The sketch will indeed run, sending on the serial lines when it is repowered or reset.
After upload, the TxData LED starts flashing, indicating that serial transmit is happening.
If you don't open a Serial Monitor or a terminal program, or any program that takes data from the serial port, the TxD LED will eventually stop flashing. What happened? Well, nothing was taking the data over the USB port, The TxD LED is controlled by the USB<-->Serial chip, and once the serial buffer is full, the LED comes on and stays on.
If uou unplug and replug the Arduino, the TxD LED will not come on.
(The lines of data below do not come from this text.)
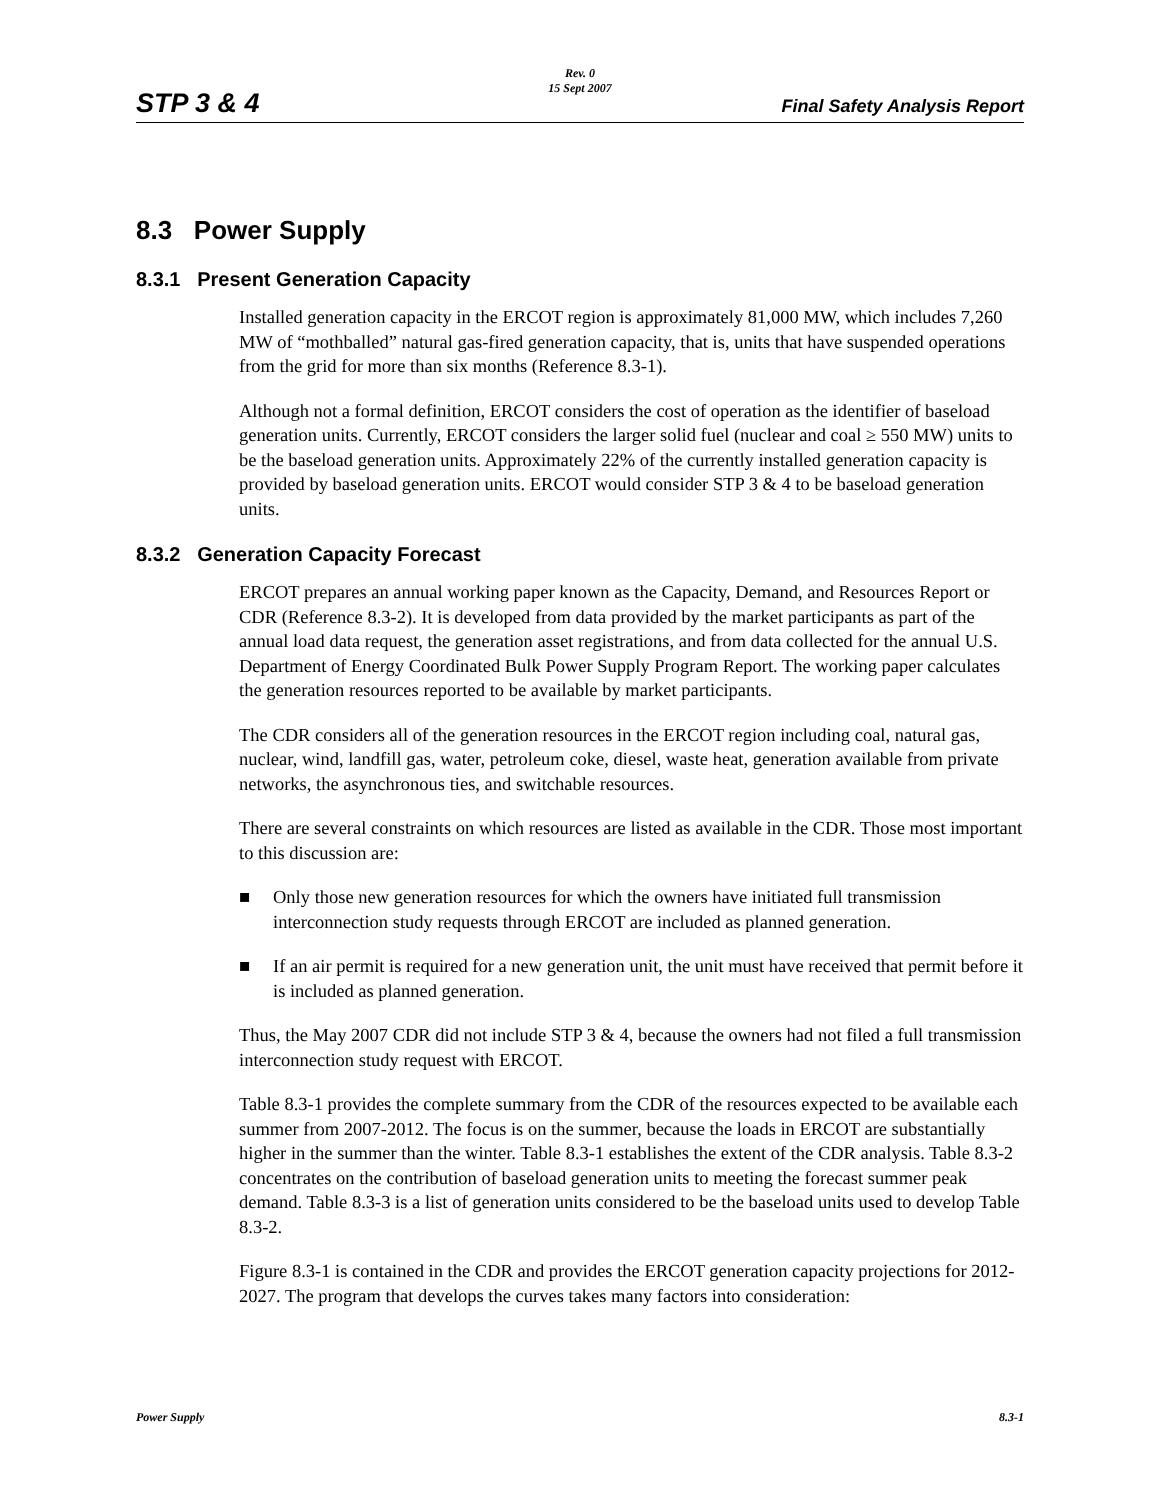Rev. 0
15 Sept 2007
STP 3 & 4 Final Safety Analysis Report
8.3 Power Supply
8.3.1 Present Generation Capacity
Installed generation capacity in the ERCOT region is approximately 81,000 MW, which includes 7,260 MW of “mothballed” natural gas-fired generation capacity, that is, units that have suspended operations from the grid for more than six months (Reference 8.3-1).
Although not a formal definition, ERCOT considers the cost of operation as the identifier of baseload generation units. Currently, ERCOT considers the larger solid fuel (nuclear and coal ≥ 550 MW) units to be the baseload generation units. Approximately 22% of the currently installed generation capacity is provided by baseload generation units. ERCOT would consider STP 3 & 4 to be baseload generation units.
8.3.2 Generation Capacity Forecast
ERCOT prepares an annual working paper known as the Capacity, Demand, and Resources Report or CDR (Reference 8.3-2). It is developed from data provided by the market participants as part of the annual load data request, the generation asset registrations, and from data collected for the annual U.S. Department of Energy Coordinated Bulk Power Supply Program Report. The working paper calculates the generation resources reported to be available by market participants.
The CDR considers all of the generation resources in the ERCOT region including coal, natural gas, nuclear, wind, landfill gas, water, petroleum coke, diesel, waste heat, generation available from private networks, the asynchronous ties, and switchable resources.
There are several constraints on which resources are listed as available in the CDR. Those most important to this discussion are:
■ Only those new generation resources for which the owners have initiated full transmission interconnection study requests through ERCOT are included as planned generation.
■ If an air permit is required for a new generation unit, the unit must have received that permit before it is included as planned generation.
Thus, the May 2007 CDR did not include STP 3 & 4, because the owners had not filed a full transmission interconnection study request with ERCOT.
Table 8.3-1 provides the complete summary from the CDR of the resources expected to be available each summer from 2007-2012. The focus is on the summer, because the loads in ERCOT are substantially higher in the summer than the winter. Table 8.3-1 establishes the extent of the CDR analysis. Table 8.3-2 concentrates on the contribution of baseload generation units to meeting the forecast summer peak demand. Table 8.3-3 is a list of generation units considered to be the baseload units used to develop Table 8.3-2.
Figure 8.3-1 is contained in the CDR and provides the ERCOT generation capacity projections for 2012-2027. The program that develops the curves takes many factors into consideration:
Power Supply 8.3-1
This does not mean that the AVR on the board is not transmitting; only that the LED is not being turned on by the USB<-->serial adapter, because there is nothing on the PC connecting to the USB the Arduino is on.
Were you to connect the TxD line to the RxD line of another Arduino, you would see that it's still transmitting.
Here's a little experiment to help convince you that it works.
Attach a resistor (I used 100 ohms) and an LED in series between TxD (pin 1) and +5V. Plug tyou Arduino in. You'll see that even though the board's TxD LED does not flash, the LED you attached does flash, because it IS sending data.
Now change your sketch to send a longer string, say 50 characters or so, and make the delay() 500. Open the Serial Monitor, and observe the LEDs. They will both flash in uison, and the string will appear on the Serial Monitor. Exit the monitor and let the Arduino keep running. Soon, the Arduino's LED will stay on, indicatind a full buffer, but the LED you attached will keep flashing. Why? Because the Serial Monitor WAS attached, and communicated with the Arduino, and when you detached Serial Monitor, the Arduino stopped having its Serial Buffer emptied.
Remember, USB is NOT the same as Serial. it requires handshaking to take data out of the buffer.